TEXTE CITÉ:
Cahier d'un retour au pays natal : Aimé Césaire
Publié le 6 Avril 2018
Je suis de celle qui aime à enrichir leur culture littéraire aux regards d'écrivains qui ont marqué leur siècle par un investissement sans failles pour faire jaillir leur droit à vivre à égalité avec les autres. Aimé Césaire signe un poème magnifique, poignant et en clin de toutes les vérités sur des hommes déracinés qui désirent retourner dans leur pays d'origine.
Ce poème est une quête initiatique parfumée au spirituel et arrosé à la quête de soi. Dans ce poème, il joue avec les mots et chahute les idées reçues d'un paradis sur terre. La structure du texte n'est comparable à aucune autre : le lecteur passe de la prose aux vers, aucune séance ne ressemble à aucune autre, pas de séparation. Le voyageur des mots s'embarque dans la course folle de ce naufragé de la vie qui recherche l'essence même de sa vie.
La préface de André Breton définit à elle-seule la recherche narrative et libératrice de la poésie par sa décontraction.
Je me suis grillée aux pages poignantes, j'ai cherché l'ombre des bananiers pour reposer mon esprit chamboulé. Un texte à savourer comme un vieux rhum protégé du soleil par un palmier.

DONNÉES AFFICHÉES:
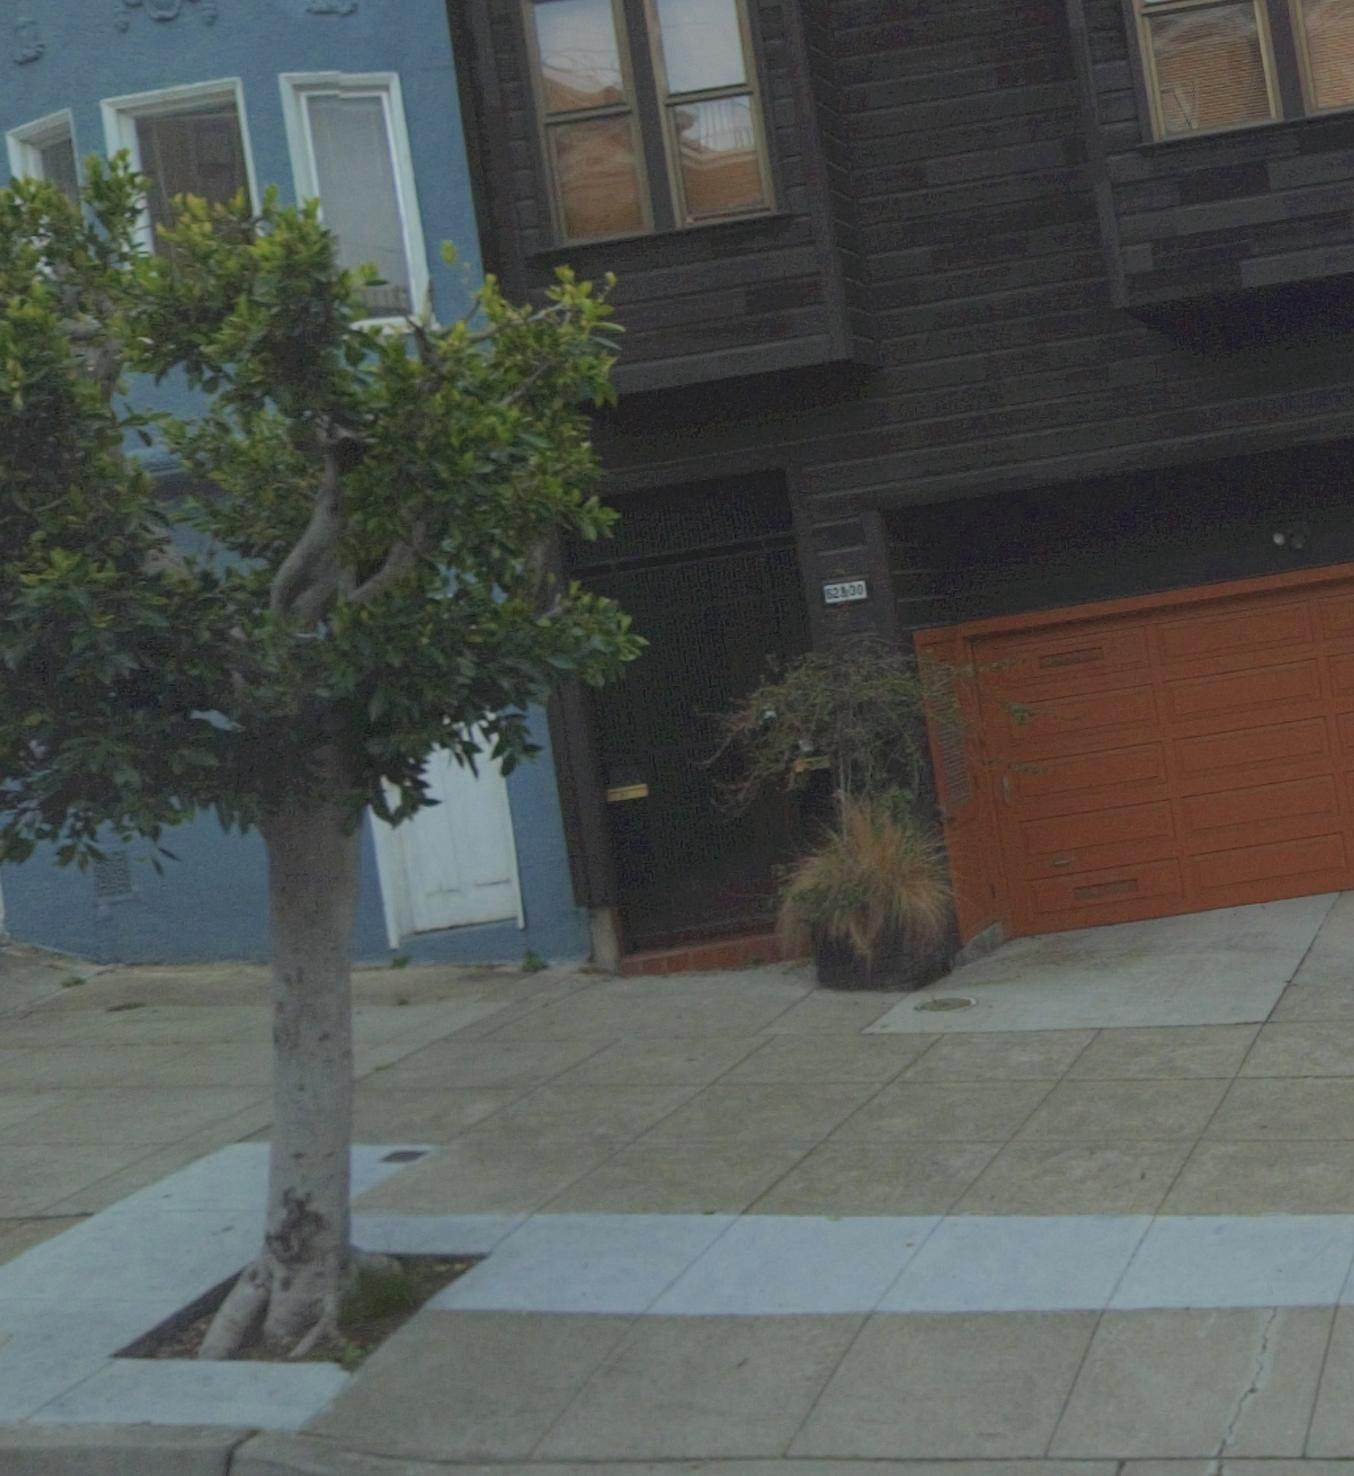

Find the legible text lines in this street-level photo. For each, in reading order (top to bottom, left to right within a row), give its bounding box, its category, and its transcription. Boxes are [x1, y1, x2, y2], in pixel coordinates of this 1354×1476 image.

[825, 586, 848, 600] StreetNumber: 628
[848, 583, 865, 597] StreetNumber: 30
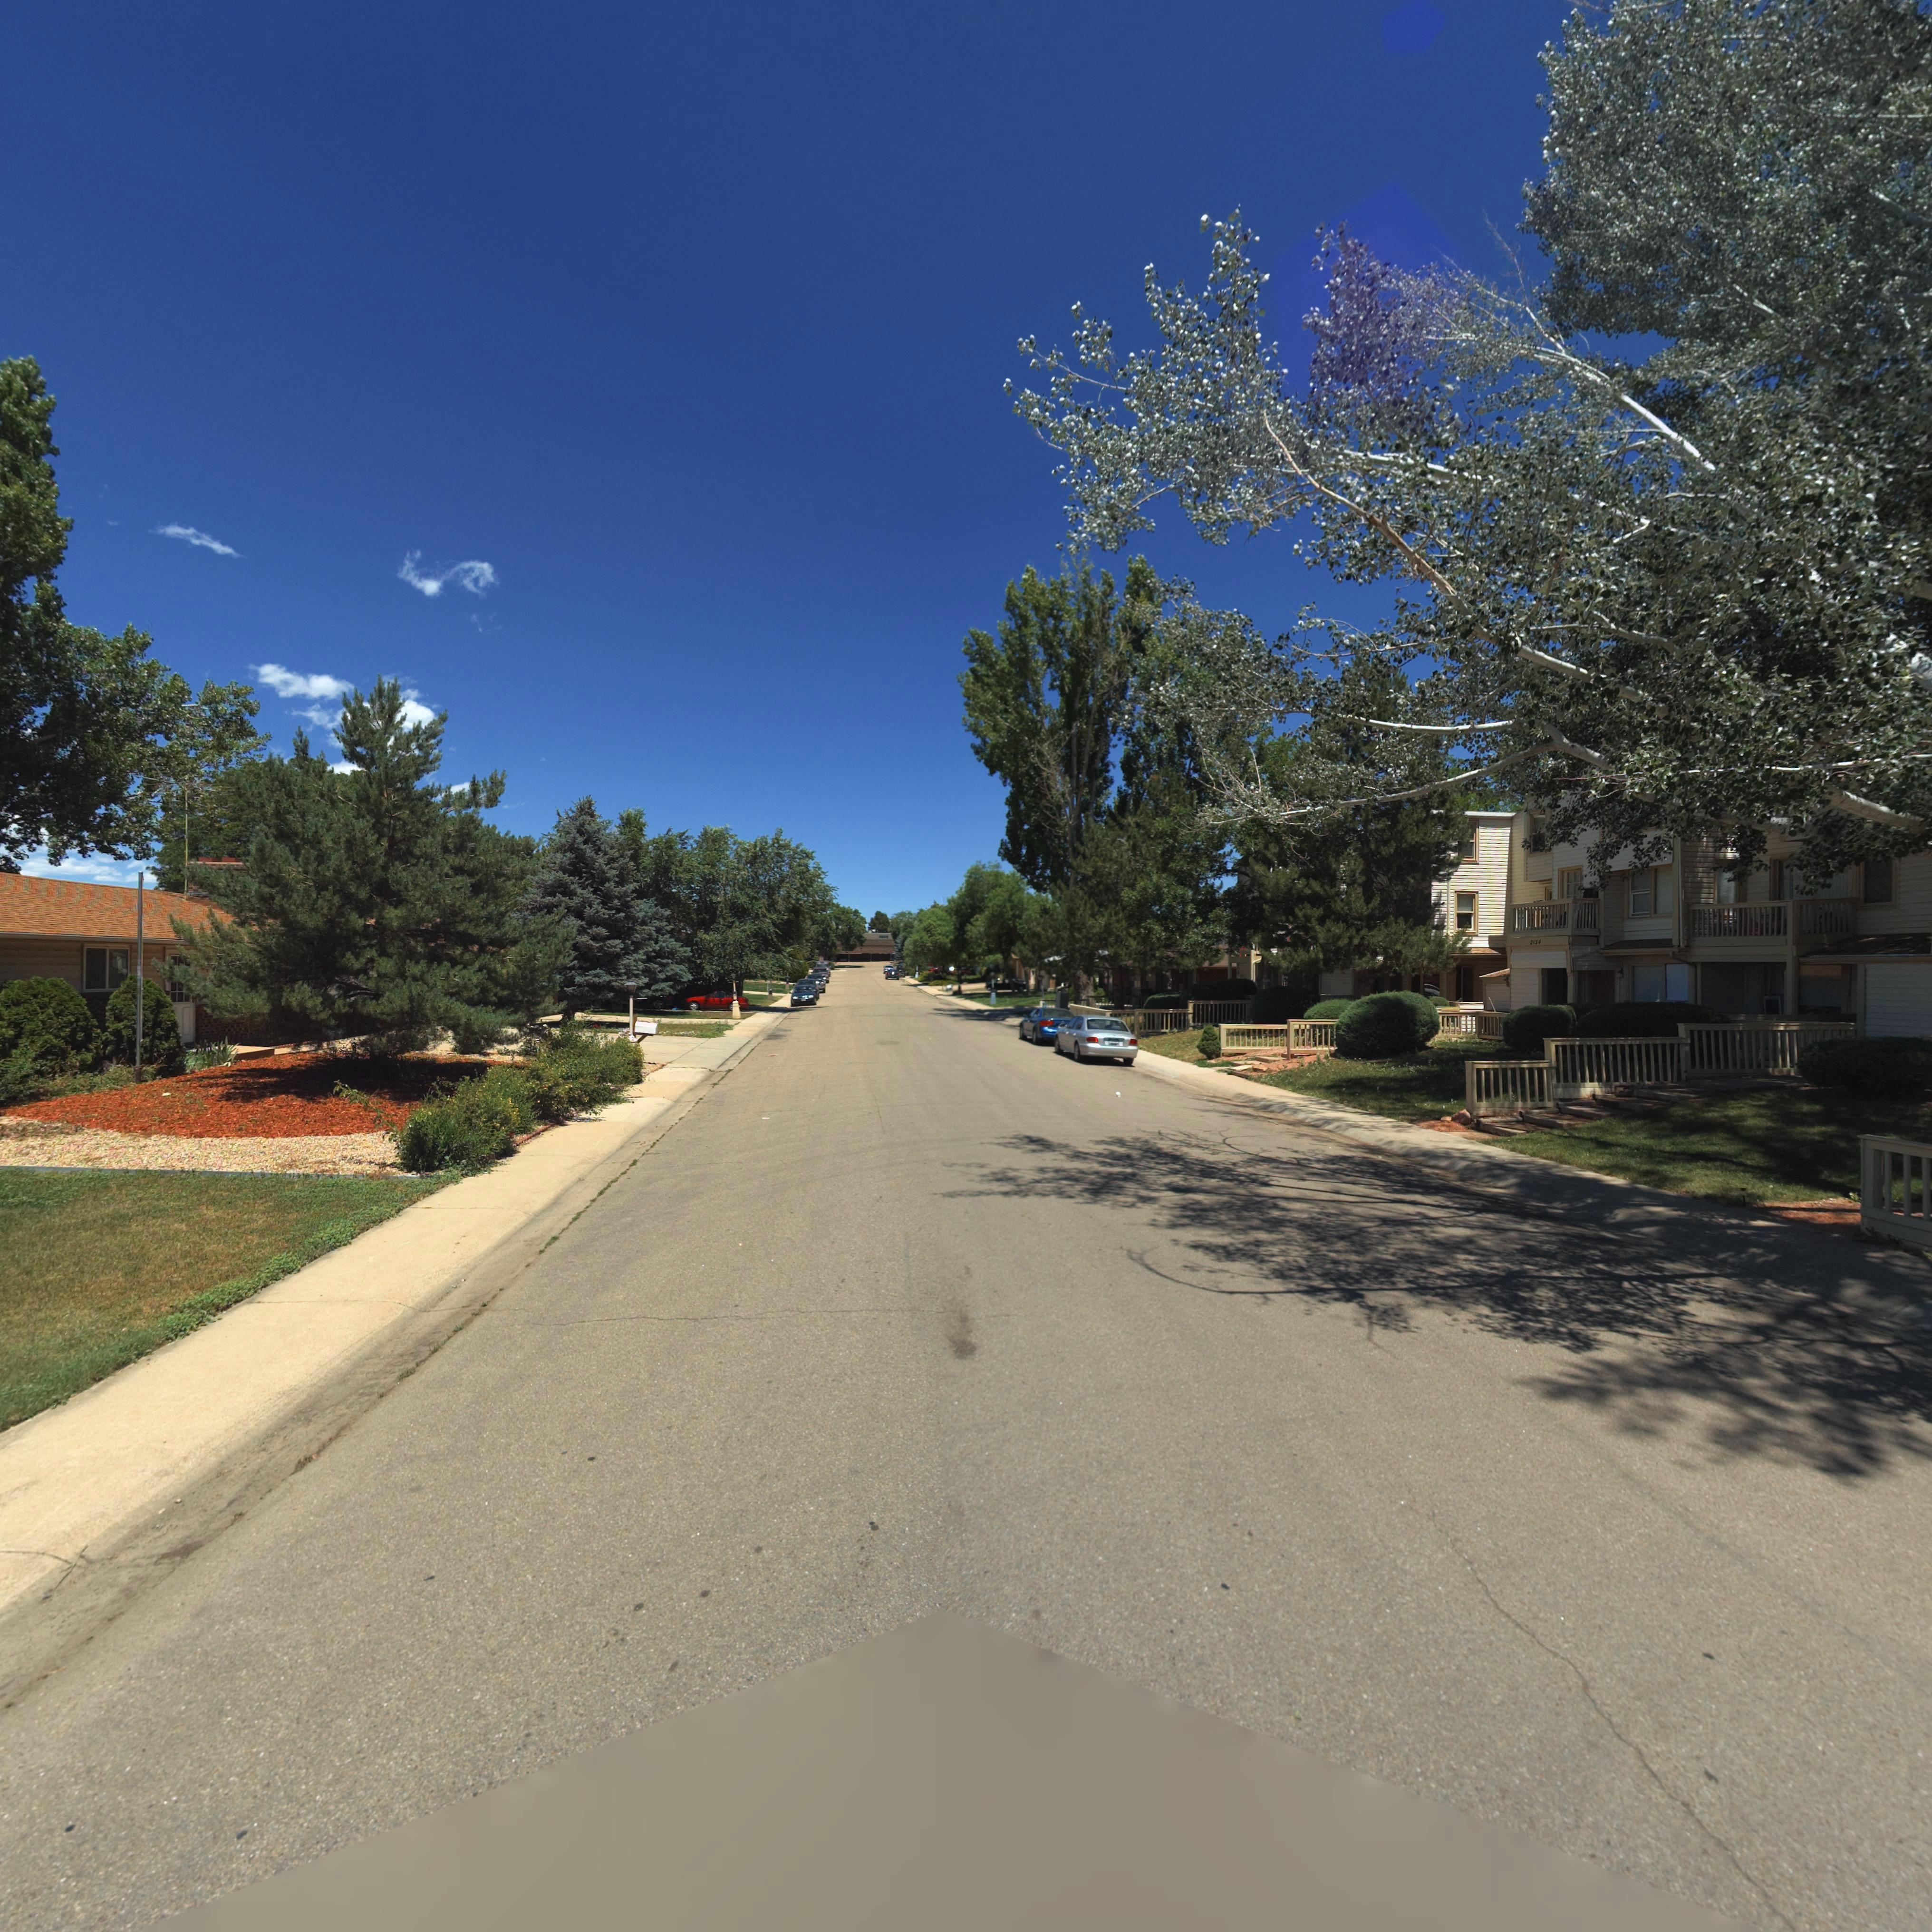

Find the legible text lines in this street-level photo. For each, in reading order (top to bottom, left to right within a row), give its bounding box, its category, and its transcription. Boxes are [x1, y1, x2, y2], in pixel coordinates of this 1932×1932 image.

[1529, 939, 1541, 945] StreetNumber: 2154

VOS TÂCHES:
**A)** Dans le billet sur le Cahier d'un retour au pays natal, relevez tous les noms communs du dernier paragraphe, celui qui commence par « Je me suis grillée ».
**B)** Recopiez tout le passage du billet sur le Cahier d'un retour au pays natal, depuis « Ce poème est » jusqu'à « par sa décontraction. ».
Les lignes proviennent d'une autre source que le billet.

RÉPONSES CI-DESSOUS:
**A)** pages, ombre, bananiers, esprit, texte, rhum, soleil, palmier

**B)**
Ce poème est une quête initiatique parfumée au spirituel et arrosé à la quête de soi. Dans ce poème, il joue avec les mots et chahute les idées reçues d'un paradis sur terre. La structure du texte n'est comparable à aucune autre : le lecteur passe de la prose aux vers, aucune séance ne ressemble à aucune autre, pas de séparation. Le voyageur des mots s'embarque dans la course folle de ce naufragé de la vie qui recherche l'essence même de sa vie.
La préface de André Breton définit à elle-seule la recherche narrative et libératrice de la poésie par sa décontraction.